Отложив альбом на стол, я поднялся из холодного кожаного кресла и вернулся к камину, к тому семейному портрету, что остался на месте, около каминных часов.
Помещик Всеволод Михайлович Белостаев выглядел на нем роскошно, под стать своему дворцу во времена его великолепия. Коренастый и при том как-то изящно длинноногий, обликом отставной кавалергард, он не просто сидел, а по-княжески восседал в плетеном садовом кресле. Большая голова казалась непропорционально большой из-за светлой, изящно спутанной шевелюры, начавшей редеть, немного прозрачной, но и красивой именно этой своей прозрачностью. А что были за бакенбарды! Точь-в-точь как у императора Александра Николаевича. Я подумал, что были они в ту пору непременно золотистого блеска. Он сидел в халате нараспашку, нога за ногу, с длиннющим чубуком, придерживаемом тремя пальцами, и весь — по какой-то старинной моде. Складки халата шли волнами, как на парадном портрете маслом. Глаза у Всеволода Михайловича были некрупны, глядели из глубины со спокойной властностью, властью над тем, что принадлежало ему вокруг.
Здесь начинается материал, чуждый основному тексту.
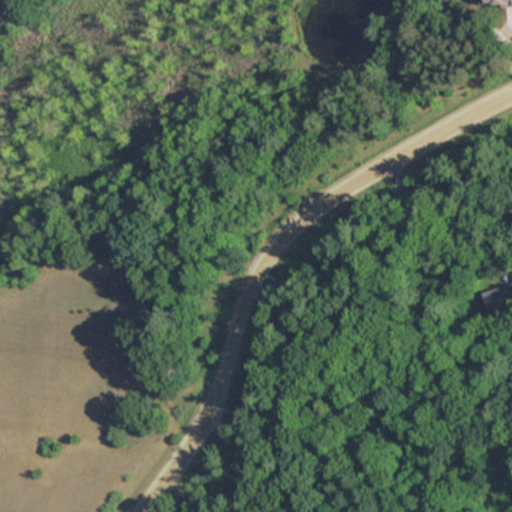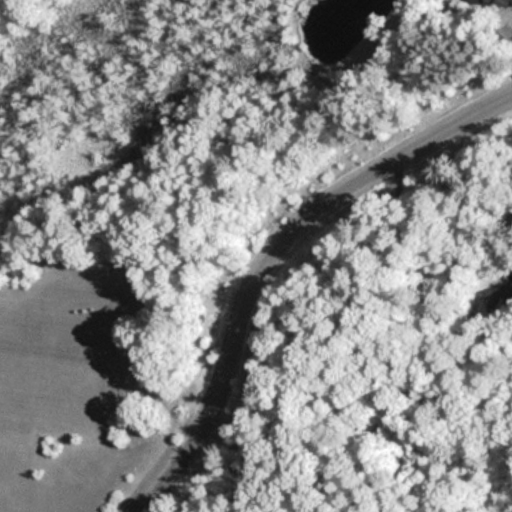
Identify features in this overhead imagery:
building: (498, 2)
building: (498, 2)
road: (264, 252)
building: (511, 296)
building: (511, 298)
park: (70, 382)
road: (247, 456)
Худенькая дама с довольно решительным, но, однако же, и покорным в этот миг лицом стояла на портрете справа от него, она стояла, чуть изогнувшись над его головой, оперевшись ладонями на его плечо. С другой стороны, изогнувшись в точности как мама, только — над большой папиной рукой, простершейся по подлокотнику, стояла девочка в беленьком, прямо пушистом от оборочек платье.
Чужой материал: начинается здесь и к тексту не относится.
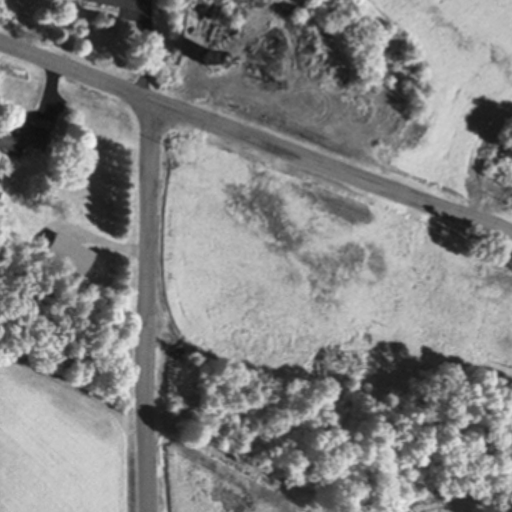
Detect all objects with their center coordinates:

По моему предположению, эта фотографическая карточка была сделана не позднее пятого года.
Что-то или кого-то на нем не хватало, на этом портрете. Для величественности хозяина усадьбы на портрете (где-нибудь на втором плане) не хватало еще людей, любящих, покорных, обязанных. Кого-нибудь: детей, родственников или хотя бы слуг. Да, детей явно не хватало. Семья казалась слишком мала.
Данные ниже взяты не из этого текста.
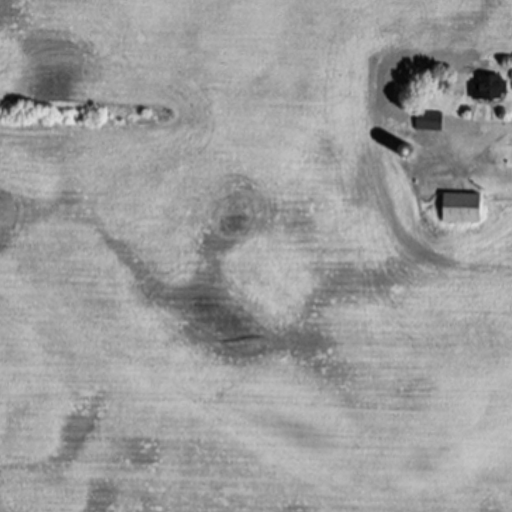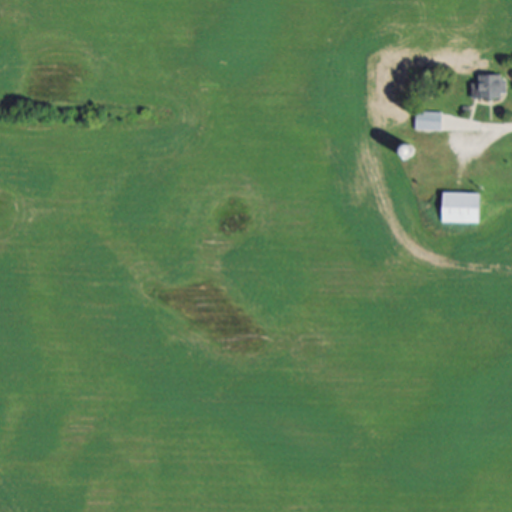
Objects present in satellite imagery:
building: (490, 89)
building: (430, 121)
building: (429, 122)
road: (489, 130)
building: (410, 153)
building: (464, 208)
building: (462, 209)
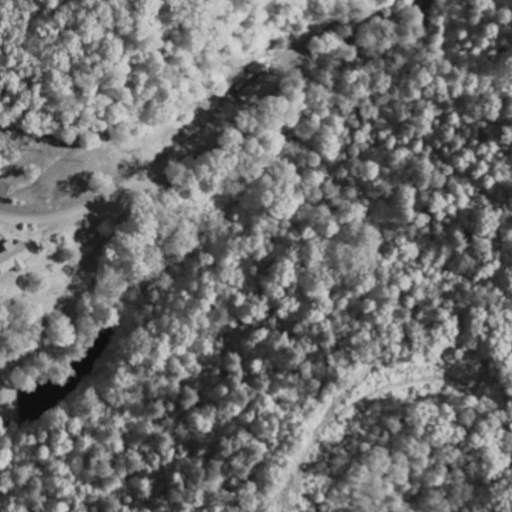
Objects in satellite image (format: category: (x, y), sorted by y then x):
building: (255, 89)
building: (14, 259)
Я вернулся в кресло и не помню, о чем думал до той минуты, как на пороге кабинета появилась та, которая больше десятилетия тому назад стояла в солнечном саду перед фотографом, притулившись к большой и сильной папиной руке.
Вид у Анны Всеволодовны Белостаевой был болезненно сонный. Я бы сказал — как у человека, накурившегося опию. Теперь я увидел ее распущенные волосы, увидел, что они золотисты и красоты удивительной. Их яркий, живой беспорядок скрашивал и бледность лица, и отрешенность взгляда.
— Вы здесь? Вас там не было, — без всякого чувства проговорила она.
— Анна Всеволодовна! — послышался за ней тревожный шепот доктора, и в оставшемся проеме мелькнул он сам. — Вам пока не следует вставать. Это вредно. Позвольте же...
Он с мягким и настойчивым усилием потянул ее за локоть, и она поддалась чужой воле.
— И вы тоже на этом месте, — поворачивая голову в мою сторону, медленно добавила она. — И вас тоже не будет... Опять не будет никого.
Мне стало неуютно. Я догадался: в этом же кожаном кресле сидел ее отец, покойный отец... в тот час, когда явился тетушке накануне ее ужасной гибели. Отсюда был хорошо виден тот портрет десятилетней давности.
Мне ясно представилось это пустое кресло, пустая рамка, и вдруг без всякой ясной логической связи с этими образами в моем сознании возник план действий. Я поспешил в Москву.
— Кто пять лет назад считался в Москве лучшим фотографом? — спросил я начальника нашего фотографического «ателье» Н.Н. Воробьева.